W Łodzi w policyjną zasadzkę wpadł diler handlujący narkotykami
Na Retkini łódzcy policjanci do walki z przestępczością narkotykową urządzili zasadzkę nadilera handlującego marihuaną. Przestępca został zatrzymany po pościgu, podczas którego potrącił autem interweniującego policjanta.
Stój! Policja!
O tym, że mieszkaniec Retkini handluje narkotykami, policjanci dowiedzieli się od jednego z jego klientów. Na dilera zaczaili się przed blokiem, w którym mieszka.

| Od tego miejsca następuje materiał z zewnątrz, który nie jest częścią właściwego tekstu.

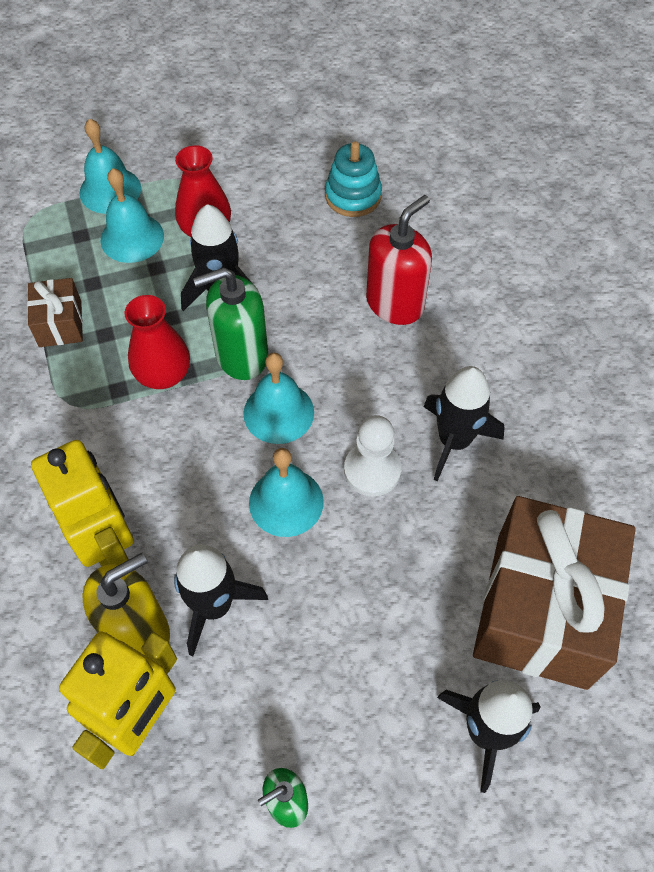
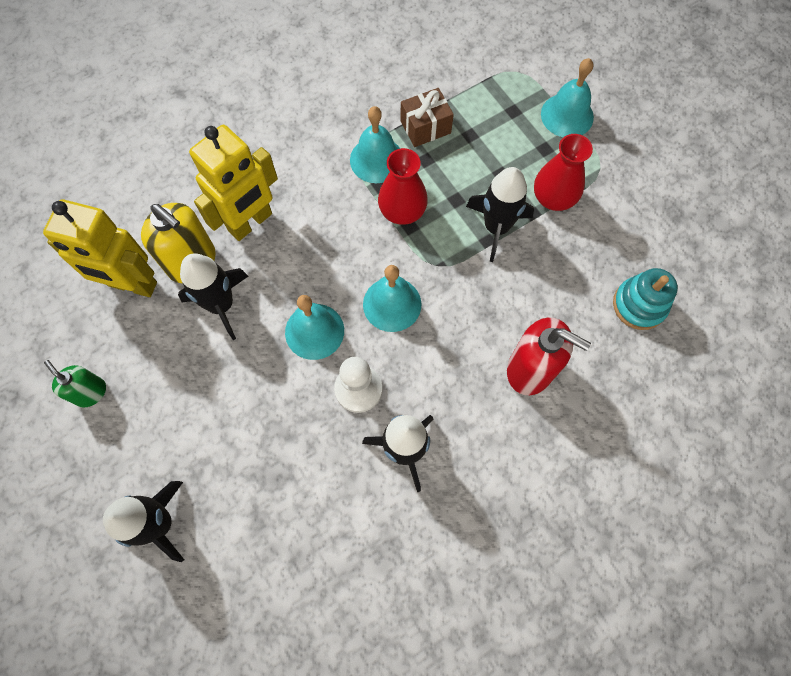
camera: 75 degrees right, 10 degrees up
(132, 237) = (524, 147): turquoise bell -> turquoise bell (376, 159)
(241, 355) = (437, 261): green soap dispenser -> none
(541, 609) = (266, 552): brown gift -> none

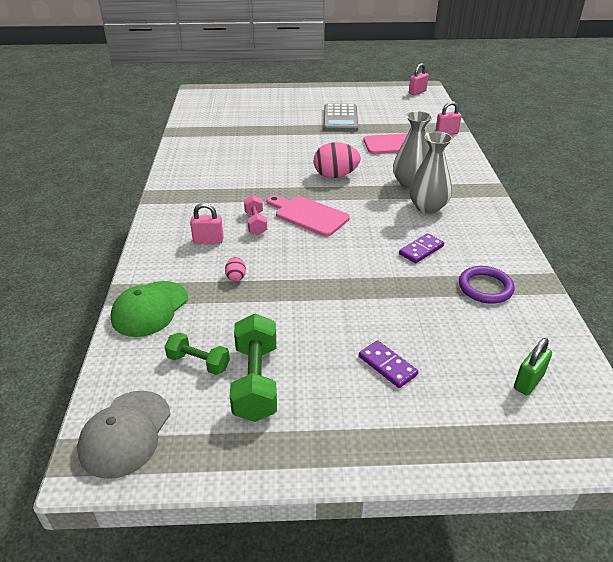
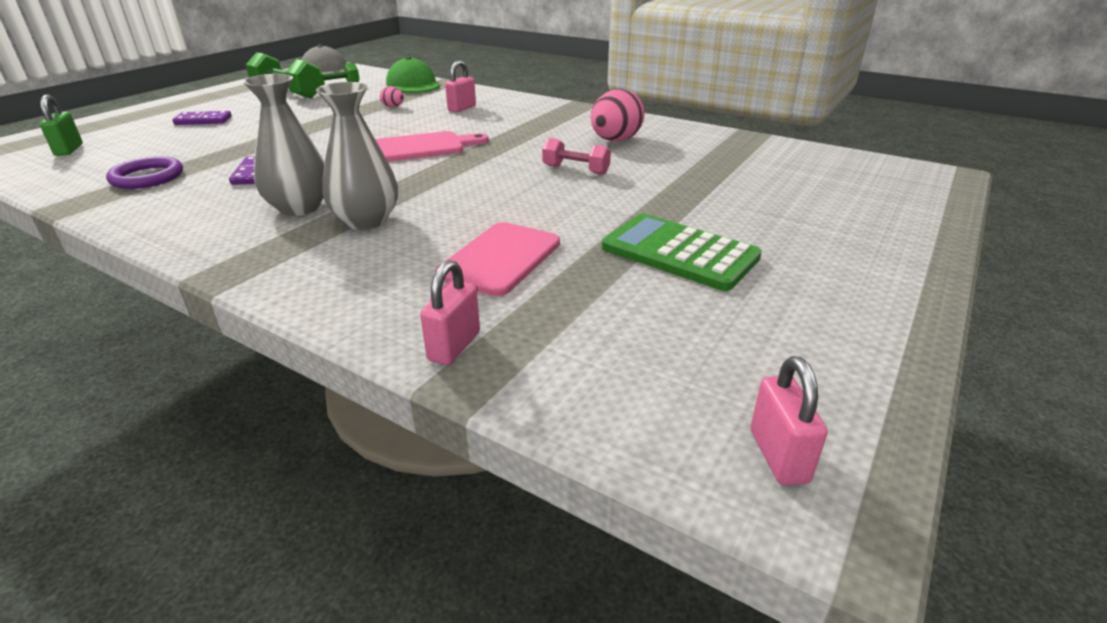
camera: 125 degrees right, 5 degrees down
(255, 223) = (454, 126): pink dumbbell -> pink dumbbell (576, 170)
(335, 176) = (477, 183): pink egg -> pink egg (615, 140)
(340, 119) = (679, 253): grey calculator -> green calculator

- Gdy podejrzany wsiadł za kierownicę audi stojącego przed jego domem, podeszliśmy do samochodu, żeby wylegitymować mężczyznę. Ten na nasz widok zablokował drzwi i uruchomił silnik - opowiada policjant biorący udział w zatrzymaniu dilera.
Przestępca nie reagował na komendę: „Policja! Otwórz drzwi!” Funkcjonariusze, żeby wyciągnąć go z auta, wybili szybę w drzwiach. Kierowca ruszył wówczas z piskiem opon, potrącając jednego z interweniujących stróżów prawa. Policjanci ruszyli w pościg. Uciekiniera dopadli na al. Wyszyńskiego, w pobliżu posesji nr 47b. Został obezwładniony, zakuty w kajdanki i zaprowadzony do radiowozu.
Funkcjonariusze przeszukali jego mieszkanie. Znaleźli ponad pół kilograma przygotowanej do sprzedaży marihuany i 18 krzaków konopi indyjskich rosnących w namiocie rozstawionym w jednym z pokoi. Były tam też profesjonalne urządzenia do uprawy konopi.